Hi, I'd like to use my nucleotide sequences to do the blastx to get protein sequences. Here is my command:
blastx -db refseq_protein -query outputA.fasta -out blastx.fasta -evalue 0.001
And I got more than 40000 results, which is too much, so I want to do some cut-off by defining length, for example ,I only want those protein sequences from 300bp to 500bp, is it possible to do that? How I should modify this command?
Many thanks
Thanks for reply Michael, Yes you're correct, I thought about that before but since here I'd like to find as many species as possible, So I want to start from low value first and see how's going and then search more stringently. Here I set this cut-off from 300 to 500 is because I found this protein in literature is around 400, so that's why, but yes of course we can set from 350-450 something like this, but I'm not sure if I would filter those that are interesting. Here the 300 -500 means the "Query cover" in blast, I don't if this is more clear to you.

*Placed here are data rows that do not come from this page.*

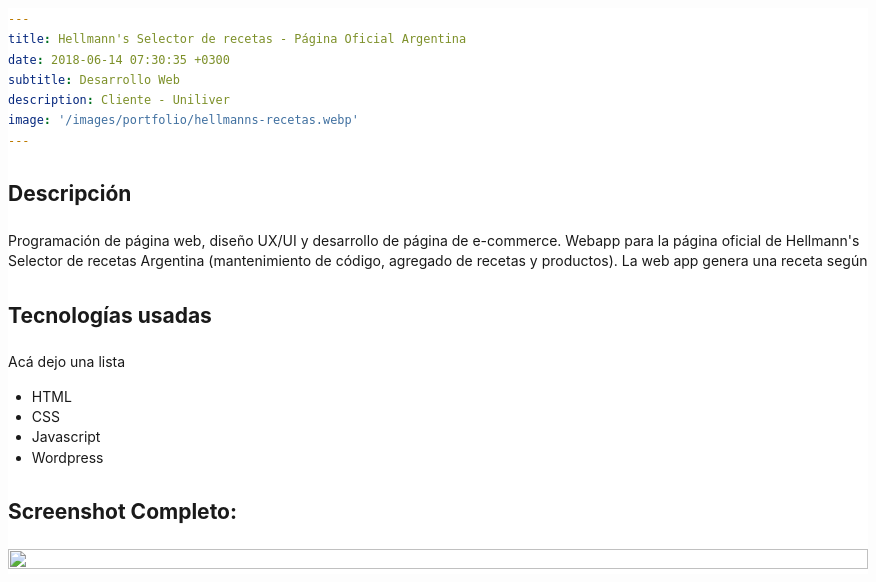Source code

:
 ```yaml
---
title: Hellmann's Selector de recetas - Página Oficial Argentina
date: 2018-06-14 07:30:35 +0300
subtitle: Desarrollo Web
description: Cliente - Uniliver
image: '/images/portfolio/hellmanns-recetas.webp'
---
```


<div class="block-header inner-sm" style="margin-top: 1.5em; margin-bottom: 1.5em">
  <h2 class="block-title line-top">Descripción</h2>
</div>

Programación de página web, diseño UX/UI y desarrollo de página de e-commerce. Webapp para la página oficial de Hellmann's Selector de recetas Argentina (mantenimiento de código, agregado de recetas y productos). La web app genera una receta según 

<div class="block-header inner-sm" style="margin-bottom: 1.5em">
  <h2 class="block-title line-top">Tecnologías usadas</h2>
</div>

 Acá dejo una lista

- HTML
- CSS
- Javascript
- Wordpress

<div class="block-header inner-sm" style="margin-bottom: 1.5em">
  <h2 class="block-title line-top">Screenshot Completo:</h2>
</div>
  <img loading="lazy"  width="100%" height="100%" src="/images/portfolio/hellmanns-recetasfull.webp">
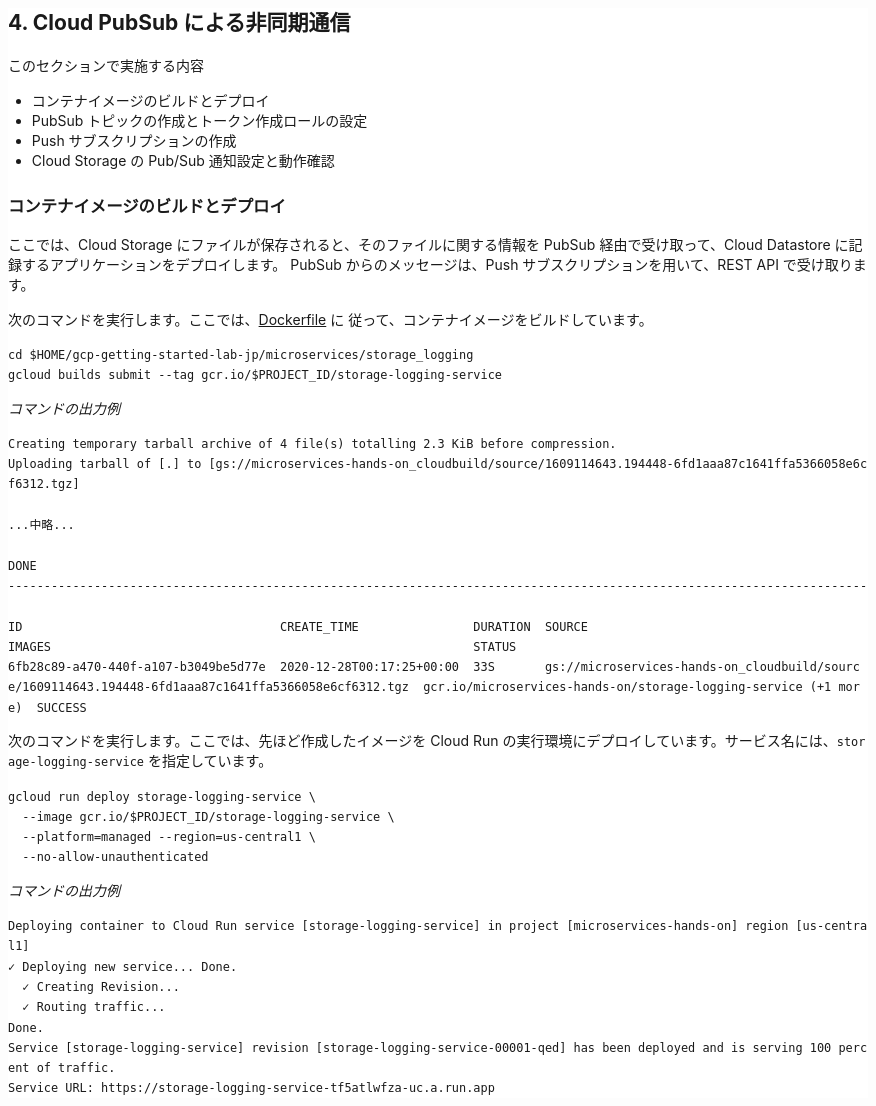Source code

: ## 4. Cloud PubSub による非同期通信

このセクションで実施する内容

- コンテナイメージのビルドとデプロイ
- PubSub トピックの作成とトークン作成ロールの設定
- Push サブスクリプションの作成
- Cloud Storage の Pub/Sub 通知設定と動作確認

### コンテナイメージのビルドとデプロイ

ここでは、Cloud Storage にファイルが保存されると、そのファイルに関する情報を PubSub 経由で受け取って、Cloud Datastore に記録するアプリケーションをデプロイします。
PubSub からのメッセージは、Push サブスクリプションを用いて、REST API で受け取ります。

次のコマンドを実行します。ここでは、[Dockerfile](https://github.com/enakai00/gcp-getting-started-lab-jp/blob/master/microservices/storage_logging/Dockerfile) に
従って、コンテナイメージをビルドしています。

```
cd $HOME/gcp-getting-started-lab-jp/microservices/storage_logging
gcloud builds submit --tag gcr.io/$PROJECT_ID/storage-logging-service
```

*コマンドの出力例*
```
Creating temporary tarball archive of 4 file(s) totalling 2.3 KiB before compression.
Uploading tarball of [.] to [gs://microservices-hands-on_cloudbuild/source/1609114643.194448-6fd1aaa87c1641ffa5366058e6cf6312.tgz]

...中略...

DONE
------------------------------------------------------------------------------------------------------------------------

ID                                    CREATE_TIME                DURATION  SOURCE                                                                                                IMAGES                                                           STATUS
6fb28c89-a470-440f-a107-b3049be5d77e  2020-12-28T00:17:25+00:00  33S       gs://microservices-hands-on_cloudbuild/source/1609114643.194448-6fd1aaa87c1641ffa5366058e6cf6312.tgz  gcr.io/microservices-hands-on/storage-logging-service (+1 more)  SUCCESS
```

次のコマンドを実行します。ここでは、先ほど作成したイメージを Cloud Run の実行環境にデプロイしています。サービス名には、`storage-logging-service` を指定しています。

```
gcloud run deploy storage-logging-service \
  --image gcr.io/$PROJECT_ID/storage-logging-service \
  --platform=managed --region=us-central1 \
  --no-allow-unauthenticated
```

*コマンドの出力例*
```
Deploying container to Cloud Run service [storage-logging-service] in project [microservices-hands-on] region [us-central1]
✓ Deploying new service... Done.                                                           
  ✓ Creating Revision...
  ✓ Routing traffic...
Done.
Service [storage-logging-service] revision [storage-logging-service-00001-qed] has been deployed and is serving 100 percent of traffic.
Service URL: https://storage-logging-service-tf5atlwfza-uc.a.run.app
```
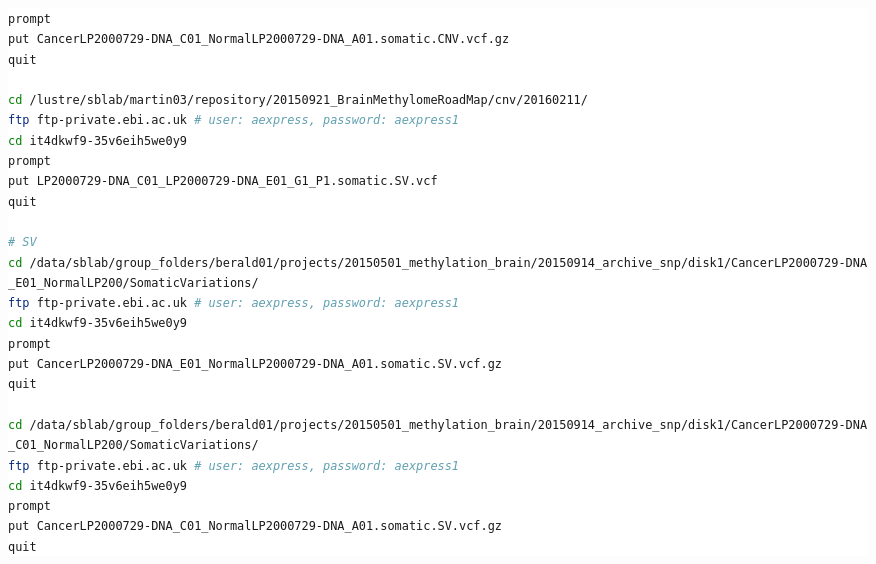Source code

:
 ```bash
prompt
put CancerLP2000729-DNA_C01_NormalLP2000729-DNA_A01.somatic.CNV.vcf.gz
quit

cd /lustre/sblab/martin03/repository/20150921_BrainMethylomeRoadMap/cnv/20160211/
ftp ftp-private.ebi.ac.uk # user: aexpress, password: aexpress1
cd it4dkwf9-35v6eih5we0y9
prompt
put LP2000729-DNA_C01_LP2000729-DNA_E01_G1_P1.somatic.SV.vcf
quit

# SV
cd /data/sblab/group_folders/berald01/projects/20150501_methylation_brain/20150914_archive_snp/disk1/CancerLP2000729-DNA_E01_NormalLP200/SomaticVariations/
ftp ftp-private.ebi.ac.uk # user: aexpress, password: aexpress1
cd it4dkwf9-35v6eih5we0y9
prompt
put CancerLP2000729-DNA_E01_NormalLP2000729-DNA_A01.somatic.SV.vcf.gz
quit

cd /data/sblab/group_folders/berald01/projects/20150501_methylation_brain/20150914_archive_snp/disk1/CancerLP2000729-DNA_C01_NormalLP200/SomaticVariations/
ftp ftp-private.ebi.ac.uk # user: aexpress, password: aexpress1
cd it4dkwf9-35v6eih5we0y9
prompt
put CancerLP2000729-DNA_C01_NormalLP2000729-DNA_A01.somatic.SV.vcf.gz
quit

```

It is still not clear to me what you are trying to accomplish here. Is this metagenomics?
Not yet , now I'm studying evolution of a new gene in bacteria. I'm trying to find out the distribution of this gene in bacteria, the first step is to get the refseq nucleotide sequences of this gene, but only 58 genomes were found , I've done this, so now I'm trying to do blast in protein database to see if I can find this gene in other species.